Et Aias et Teukros firent face tous deux. Et Teukros frappa Sarpèdôn sur le
baudrier splendide qui entourait la poitrine, mais Zeus détourna la flèche du
corps de son fils, afin qu'il ne fût point tué devant les nefs. Et Aias, d'un
bond, frappa le bouclier de Sarpèdôn, et la lance y pénétra, réprimant
l'impétuosité du guerrier qui s'éloigna du mur,
mais sans se retirer, car son cœur espérait la victoire. Et, se
retournant, il exhorta ainsi les nobles Lykiens :
— 0 Lykiens, pourquoi laissez-vous de
côté votre ardent courage ? Il m'est difficile, tout robuste que je suis, de
renverser seul cette muraille et de frayer un chemin vers les nefs. Accourez
donc. Toutes nos forces réunies réussiront mieux.

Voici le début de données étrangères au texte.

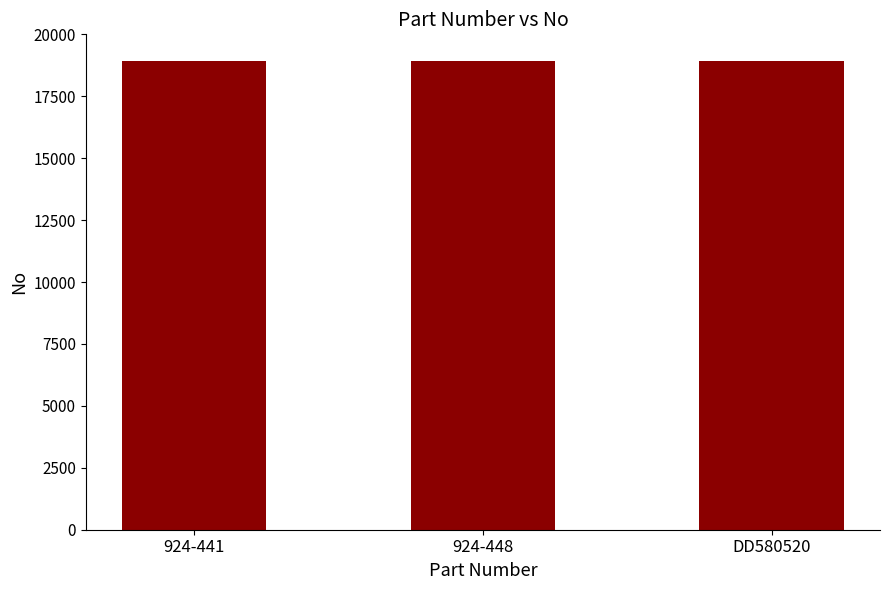

Approximately how many times larger is the value at 924-448 compared to 924-441?

1.0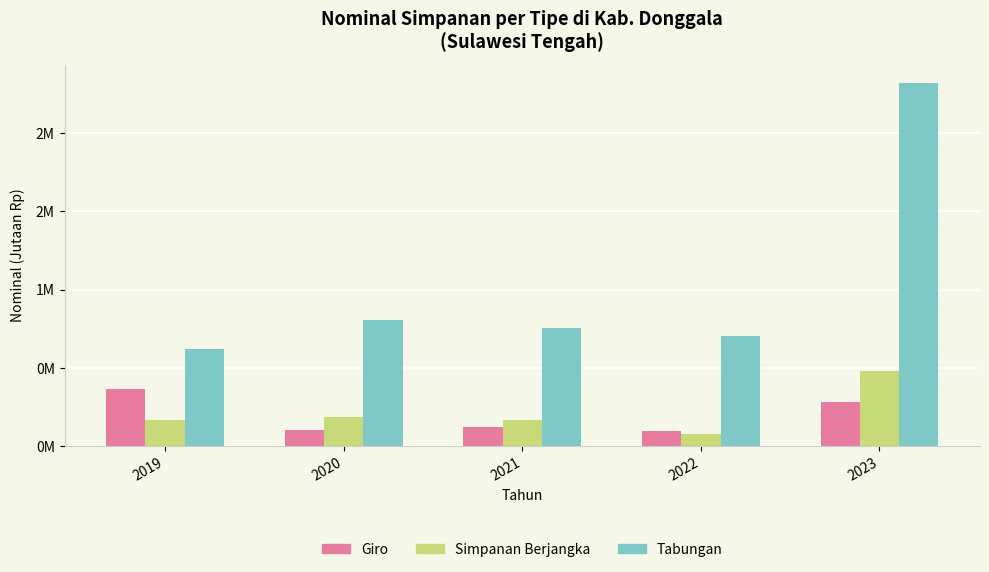

The Giro series shows 65207.4 at 2022. True or false?

False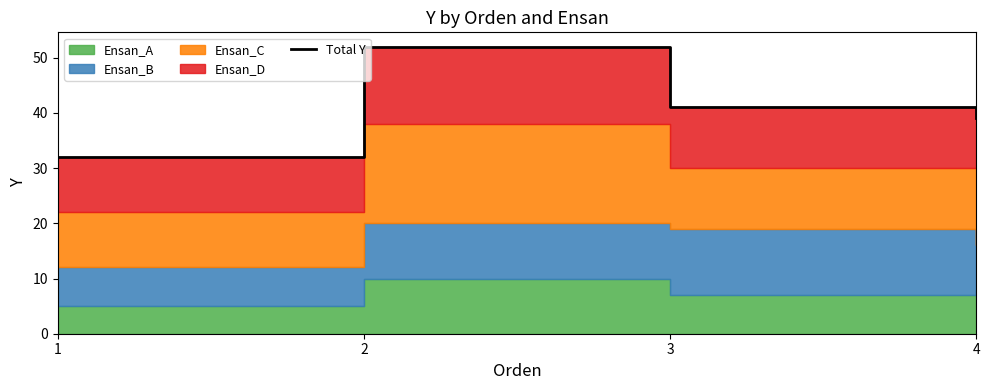

Which has a higher value, 1 or 2?

2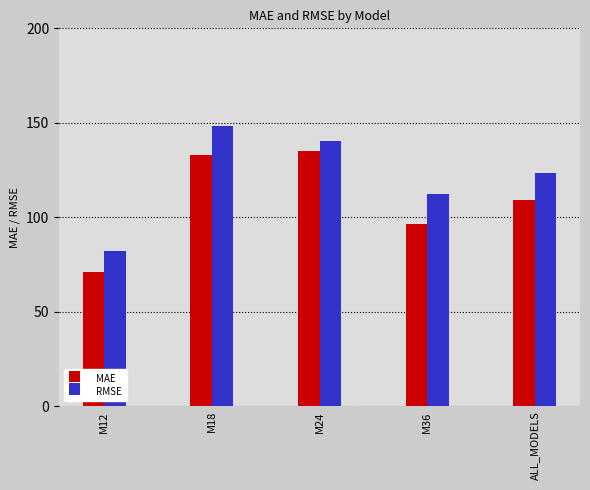

Between M12 and ALL_MODELS, which series saw the biggest shift?

RMSE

Il parla ainsi, et, touchés de
ses reproches, ils se précipi-tèrent autour de leur Roi. Et les Argiens, de leur côté,
derrière la muraille, renforçaient leurs phalanges, car une lourde tâche leur
était réservée. Et les illustres Lykiens, ayant rompu la muraille, ne
pouvaient cependant se frayer un chemin jusqu'aux nefs. Et les belliqueux
Danaens, les ayant arrêtés, ne pouvaient non plus les repousser loin de la
muraille.
De
même que deux hommes, la mesure à la main, se querellent sur le
partage d'un champ commun et se disputent la plus petite portion du
terrain, de même, séparés par les créneaux, tes combattants heurtaient de
toutes parts les boucliers au grand orbe et les défenses plus légères. Et
beaucoup étaient blessés par l'airain cruel ; et ceux qui, en fuyant,
découvraient leur dos, étaient percés, même à travers les boucliers. Et les
tours et les créneaux étaient inondés du sang des guerriers. Et les Troiens
ne pouvaient mettre en fuite les Akhaiens, mais ils se contenaient les uns les
autres. Telles sont les balances d'une
ouvrière équitable. Elle
tient les poids d'un côté et la laine de l'autre, et elle les pèse et les
égalise, afin d'apporter à ses enfants un chétif salaire. Ainsi le combat
restait égal entre les deux partis, jusqu'au moment où Zeus accorda une gloire
éclatante au Priamide Hektôr qui, le premier, franchit le mur des Akhaiens. Et
il cria d'une voix retentissante, afin d'être entendu des Troiens :
—
En
avant, cavaliers Troiens ! Rompez la muraille des
Argiens, et allumez de vos mains une immense flamme ardente.
Il
parla ainsi, et tous l'entendirent, et ils se jetèrent sur la muraille,
escaladant les créneaux et dardant les lances aiguës. Et Hektôr portait une
pierre énorme, lourde, pointue, qui gisait devant les portes, telle que deux
très robustes hommes de nos jours n'en pourraient soulever la pareille de
terre, sur leur chariot. Mais, seul, il l'agitait facilement, car le fils du
subtil Kronos la lui rendait
légère. De
même qu'un berger porte
aisément dans sa main la toison
d'un bélier, et en trouve le poids
léger, de même Hektôr portait la pierre soulevée droit aux ais doubles qui
défendaient les portes, hautes, solides et à deux battants. Deux poutres les
fermaient en dedans, traversées par une cheville.
Et,
s'approchant, il se dressa sur ses pieds et frappa la porte par le milieu, et le
choc ne fut pas inutile. Il rompit les deux gonds, et la pierre enfonça le tout
et tomba lourdement de l'autre côté. Et ni les poutres brisées, ni les
battants en éclats ne résistèrent au choc de la pierre. Et l'illustre Hektôr
sauta dans le camp, semblable à une nuit rapide, tandis que l'airain dont il
était revêtu resplendissait. Et il
brandissait deux lances dans ses mains, et nul, excepté un Dieu, n'eût pu
l'arrêter dans son élan. Et le feu luisait dans ses yeux. Et il commanda à la
multitude des Troiens de franchir la muraille, et tous lui obéirent. Les uns
escaladèrent la muraille, les autres enfoncèrent les portes, et les Danaens
s'enfuirent jusqu'aux nefs creuses, et un immense tumulte s'éleva.